▶ _Your task_
What is needed is an exact copy of the lines from the start of the records below through the line with "To ensure quality", without the pictures.

*** Opening of Data extracts ***

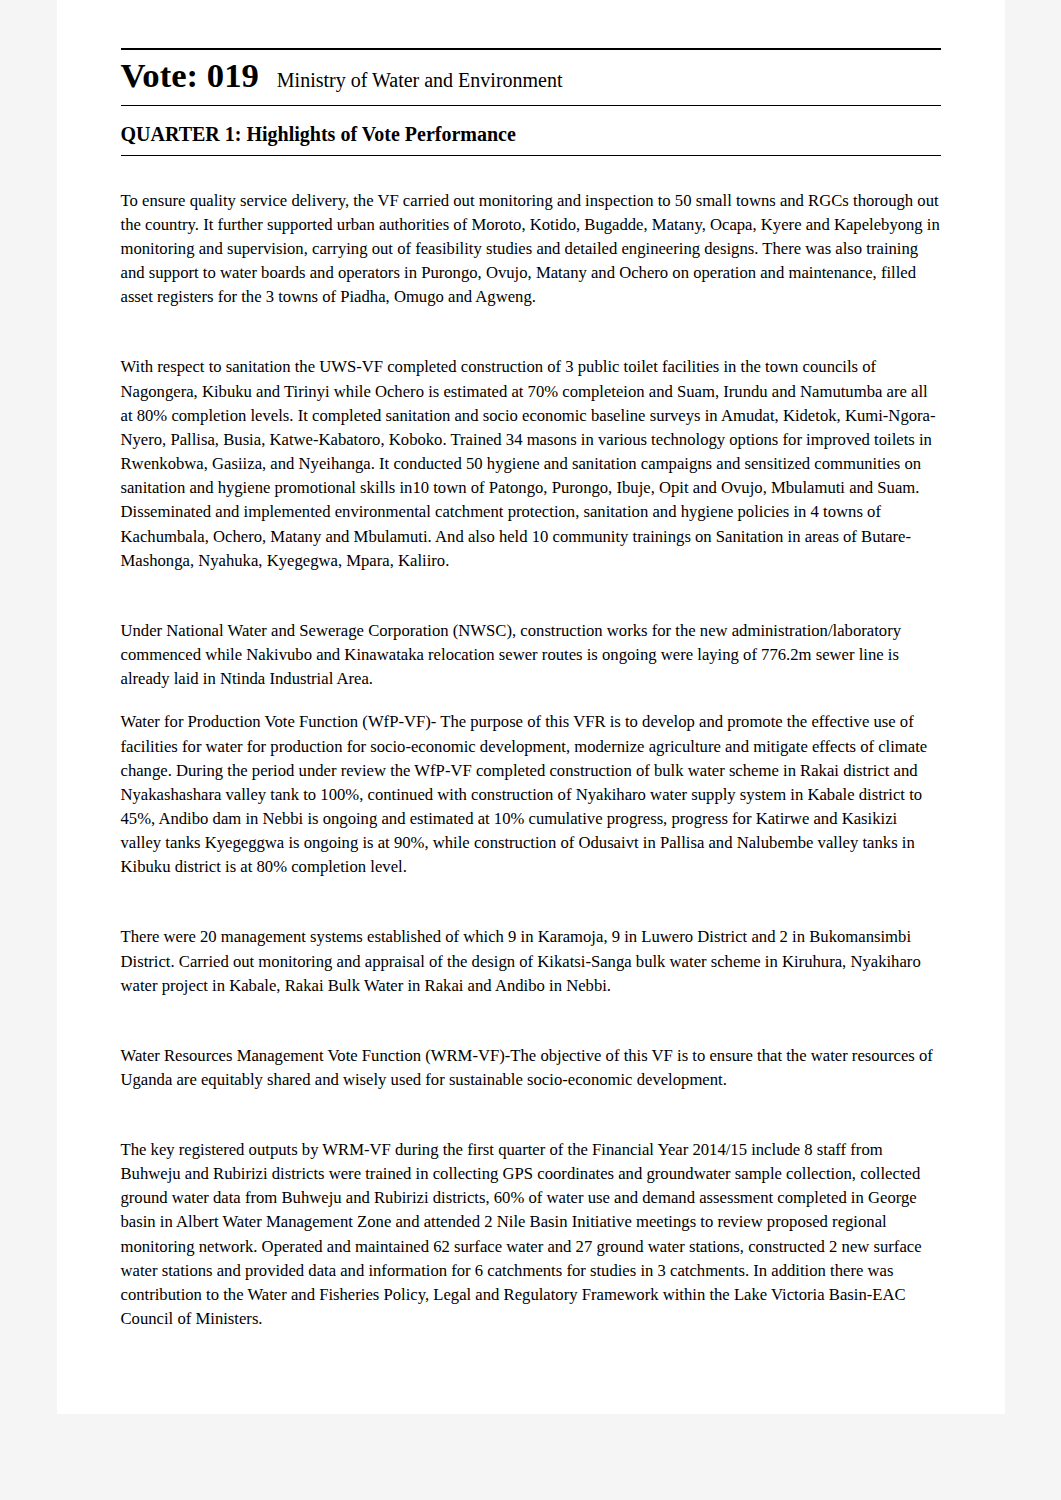Vote: 019
Ministry of Water and Environment
QUARTER 1: Highlights of Vote Performance
To ensure quality service delivery, the VF carried out monitoring and inspection to 50 small towns and RGCs thorough out the country. It further supported urban authorities of Moroto, Kotido, Bugadde, Matany, Ocapa, Kyere and Kapelebyong in monitoring and supervision, carrying out of feasibility studies and detailed engineering designs. There was also training and support to water boards and operators in Purongo, Ovujo, Matany and Ochero on operation and maintenance, filled asset registers for the 3 towns of Piadha, Omugo and Agweng.
With respect to sanitation the UWS-VF completed construction of 3 public toilet facilities in the town councils of Nagongera, Kibuku and Tirinyi while Ochero is estimated at 70% completeion and Suam, Irundu and Namutumba are all at 80% completion levels. It completed sanitation and socio economic baseline surveys in Amudat, Kidetok, Kumi-Ngora-Nyero, Pallisa, Busia, Katwe-Kabatoro, Koboko. Trained 34 masons in various technology options for improved toilets in Rwenkobwa, Gasiiza, and Nyeihanga. It conducted 50 hygiene and sanitation campaigns and sensitized communities on sanitation and hygiene promotional skills in10 town of Patongo, Purongo, Ibuje, Opit and Ovujo, Mbulamuti and Suam. Disseminated and implemented environmental catchment protection, sanitation and hygiene policies in 4 towns of Kachumbala, Ochero, Matany and Mbulamuti. And also held 10 community trainings on Sanitation in areas of Butare-Mashonga, Nyahuka, Kyegegwa, Mpara, Kaliiro.
Under National Water and Sewerage Corporation (NWSC), construction works for the new administration/laboratory commenced while Nakivubo and Kinawataka relocation sewer routes is ongoing were laying of 776.2m sewer line is already laid in Ntinda Industrial Area.
Water for Production Vote Function (WfP-VF)- The purpose of this VFR is to develop and promote the effective use of facilities for water for production for socio-economic development, modernize agriculture and mitigate effects of climate change. During the period under review the WfP-VF completed construction of bulk water scheme in Rakai district and Nyakashashara valley tank to 100%, continued with construction of Nyakiharo water supply system in Kabale district to 45%, Andibo dam in Nebbi is ongoing and estimated at 10% cumulative progress, progress for Katirwe and Kasikizi valley tanks Kyegeggwa is ongoing is at 90%, while construction of Odusaivt in Pallisa and Nalubembe valley tanks in Kibuku district is at 80% completion level.
There were 20 management systems established of which 9 in Karamoja, 9 in Luwero District and 2 in Bukomansimbi District. Carried out monitoring and appraisal of the design of Kikatsi-Sanga bulk water scheme in Kiruhura, Nyakiharo water project in Kabale, Rakai Bulk Water in Rakai and Andibo in Nebbi.
Water Resources Management Vote Function (WRM-VF)-The objective of this VF is to ensure that the water resources of Uganda are equitably shared and wisely used for sustainable socio-economic development.
The key registered outputs by WRM-VF during the first quarter of the Financial Year 2014/15 include 8 staff from Buhweju and Rubirizi districts were trained in collecting GPS coordinates and groundwater sample collection, collected ground water data from Buhweju and Rubirizi districts, 60% of water use and demand assessment completed in George basin in Albert Water Management Zone and attended 2 Nile Basin Initiative meetings to review proposed regional monitoring network. Operated and maintained 62 surface water and 27 ground water stations, constructed 2 new surface water stations and provided data and information for 6 catchments for studies in 3 catchments. In addition there was contribution to the Water and Fisheries Policy, Legal and Regulatory Framework within the Lake Victoria Basin-EAC Council of Ministers.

*** Close of Data extracts ***

▶ _Your response_
Vote: 019
Ministry of Water and Environment
QUARTER 1: Highlights of Vote Performance
To ensure quality service delivery, the VF carried out monitoring and inspection to 50 small towns and RGCs thorough out the country. It further supported urban authorities of Moroto, Kotido, Bugadde, Matany, Ocapa, Kyere and Kapelebyong in monitoring and supervision, carrying out of feasibility studies and detailed engineering designs. There was also training and support to water boards and operators in Purongo, Ovujo, Matany and Ochero on operation and maintenance, filled asset registers for the 3 towns of Piadha, Omugo and Agweng.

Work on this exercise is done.